The question, from a caller to Larry Mantle's KPCC-Pasadena public radio program "AirTalk," interrupted a discussion of the budget mess in Sacramento. Actually, it was more a wail than a question - a crack about the Michael mania that had hijacked the news media.

Ninety-three percent of cable news on the days after he died was given over to Michael Jackson, according to a study by the Project on Excellence in Journalism. At the start of the week, nearly a third of the stories monitored - 58 outlets, covering print, online, network, cable and radio news - were about the protests in Iran. By the end of the week, the velvet revolution wasn't the only story that had largely been abandoned by journalism. The economic crisis, health care reform, the energy and global warming bill: you'd need an FBI investigator to find coverage of them. Only Governor Mark Sanford's soap opera could compete, barely, with the death of the King of Pop.

By going all-Michael-all-the-time, cable news wasn't jamming this story down America's throat. Even though nearly two-thirds of Americans said last week that the Jackson story was getting too much coverage, the same HCD Research survey said that four out of five people were engaged by the Jackson stories they saw. If people were more interested in the president's trip to Russia than the singer's memorial at the Staples Center, then the news would drop Michael for Moscow in a heartbeat.

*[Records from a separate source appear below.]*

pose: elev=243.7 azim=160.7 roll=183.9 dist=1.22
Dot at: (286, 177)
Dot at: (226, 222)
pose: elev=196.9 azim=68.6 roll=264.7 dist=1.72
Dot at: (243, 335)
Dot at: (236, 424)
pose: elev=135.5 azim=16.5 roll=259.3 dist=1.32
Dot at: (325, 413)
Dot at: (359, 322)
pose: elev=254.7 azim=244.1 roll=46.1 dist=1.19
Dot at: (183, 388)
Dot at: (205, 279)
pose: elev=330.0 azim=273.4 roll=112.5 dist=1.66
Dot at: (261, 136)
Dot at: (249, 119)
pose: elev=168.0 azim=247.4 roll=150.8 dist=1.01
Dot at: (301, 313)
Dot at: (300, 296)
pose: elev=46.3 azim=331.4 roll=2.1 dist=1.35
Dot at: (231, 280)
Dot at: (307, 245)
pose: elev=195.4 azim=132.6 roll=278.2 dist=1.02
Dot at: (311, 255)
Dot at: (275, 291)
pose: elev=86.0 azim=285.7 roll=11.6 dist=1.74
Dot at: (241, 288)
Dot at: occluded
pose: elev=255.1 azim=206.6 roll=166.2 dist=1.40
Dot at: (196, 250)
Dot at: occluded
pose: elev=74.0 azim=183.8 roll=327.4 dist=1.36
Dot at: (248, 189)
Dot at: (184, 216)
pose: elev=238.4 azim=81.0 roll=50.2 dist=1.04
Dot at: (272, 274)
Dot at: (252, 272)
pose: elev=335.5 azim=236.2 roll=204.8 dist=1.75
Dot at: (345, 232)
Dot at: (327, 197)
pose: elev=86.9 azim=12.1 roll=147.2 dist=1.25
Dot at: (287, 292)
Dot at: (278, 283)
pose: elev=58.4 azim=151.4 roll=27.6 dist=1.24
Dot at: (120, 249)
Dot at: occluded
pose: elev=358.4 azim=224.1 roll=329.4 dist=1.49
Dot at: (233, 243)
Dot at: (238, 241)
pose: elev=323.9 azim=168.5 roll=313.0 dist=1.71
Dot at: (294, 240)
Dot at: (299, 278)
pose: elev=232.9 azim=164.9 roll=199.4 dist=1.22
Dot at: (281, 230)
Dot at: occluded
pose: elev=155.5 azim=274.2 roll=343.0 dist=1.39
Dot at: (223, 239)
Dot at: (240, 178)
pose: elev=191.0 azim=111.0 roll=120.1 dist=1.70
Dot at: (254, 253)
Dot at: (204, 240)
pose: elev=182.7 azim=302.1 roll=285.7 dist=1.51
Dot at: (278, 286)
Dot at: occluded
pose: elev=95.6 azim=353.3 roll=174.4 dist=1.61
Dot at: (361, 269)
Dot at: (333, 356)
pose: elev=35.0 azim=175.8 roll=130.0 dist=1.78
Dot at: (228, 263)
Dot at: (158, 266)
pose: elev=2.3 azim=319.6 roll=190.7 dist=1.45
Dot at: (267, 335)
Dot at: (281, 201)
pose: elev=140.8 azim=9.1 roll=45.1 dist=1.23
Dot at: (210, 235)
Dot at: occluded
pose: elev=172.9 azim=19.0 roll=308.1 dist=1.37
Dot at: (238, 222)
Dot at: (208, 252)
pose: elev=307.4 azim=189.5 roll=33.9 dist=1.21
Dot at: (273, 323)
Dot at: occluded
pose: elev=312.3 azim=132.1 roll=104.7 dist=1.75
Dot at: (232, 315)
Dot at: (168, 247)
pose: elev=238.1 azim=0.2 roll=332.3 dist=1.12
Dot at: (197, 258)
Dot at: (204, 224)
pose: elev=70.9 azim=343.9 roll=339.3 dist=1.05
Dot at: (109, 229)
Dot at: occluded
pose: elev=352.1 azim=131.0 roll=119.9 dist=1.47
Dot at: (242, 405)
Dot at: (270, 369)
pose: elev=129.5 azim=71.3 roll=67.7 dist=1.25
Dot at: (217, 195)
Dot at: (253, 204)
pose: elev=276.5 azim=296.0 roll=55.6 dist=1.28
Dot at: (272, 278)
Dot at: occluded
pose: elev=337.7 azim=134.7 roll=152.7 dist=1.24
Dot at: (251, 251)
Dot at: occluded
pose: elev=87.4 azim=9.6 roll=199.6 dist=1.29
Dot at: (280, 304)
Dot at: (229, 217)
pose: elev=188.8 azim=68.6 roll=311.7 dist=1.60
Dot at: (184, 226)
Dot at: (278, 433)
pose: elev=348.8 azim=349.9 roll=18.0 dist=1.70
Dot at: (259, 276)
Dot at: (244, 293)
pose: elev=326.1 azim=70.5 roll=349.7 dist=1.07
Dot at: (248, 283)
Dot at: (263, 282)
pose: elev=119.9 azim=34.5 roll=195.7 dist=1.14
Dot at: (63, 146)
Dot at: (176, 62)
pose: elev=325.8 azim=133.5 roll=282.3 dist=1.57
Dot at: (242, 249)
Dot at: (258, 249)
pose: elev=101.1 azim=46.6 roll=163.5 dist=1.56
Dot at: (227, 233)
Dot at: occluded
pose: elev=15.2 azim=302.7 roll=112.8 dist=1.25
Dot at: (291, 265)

You can't blame audiences for the addictiveness of the Jackson melodrama. As stories go, the tragedy of Michael Jackson has everything: death, mystery, celebrity, pop, money, custody, revenge, sex, drugs and arguably the weirdest superstar in history. Shakespeare would have killed for a broth this rich.

The question for journalism, though, isn't whether people are interested. You'd have to be brain dead not to be interested; our synapses are hardwired to pay attention to that kind of stimulus. Instead, the right question for the news media has to do with proportionality, importance, judgment, compared-to-what? trade-offs and service to the public interest.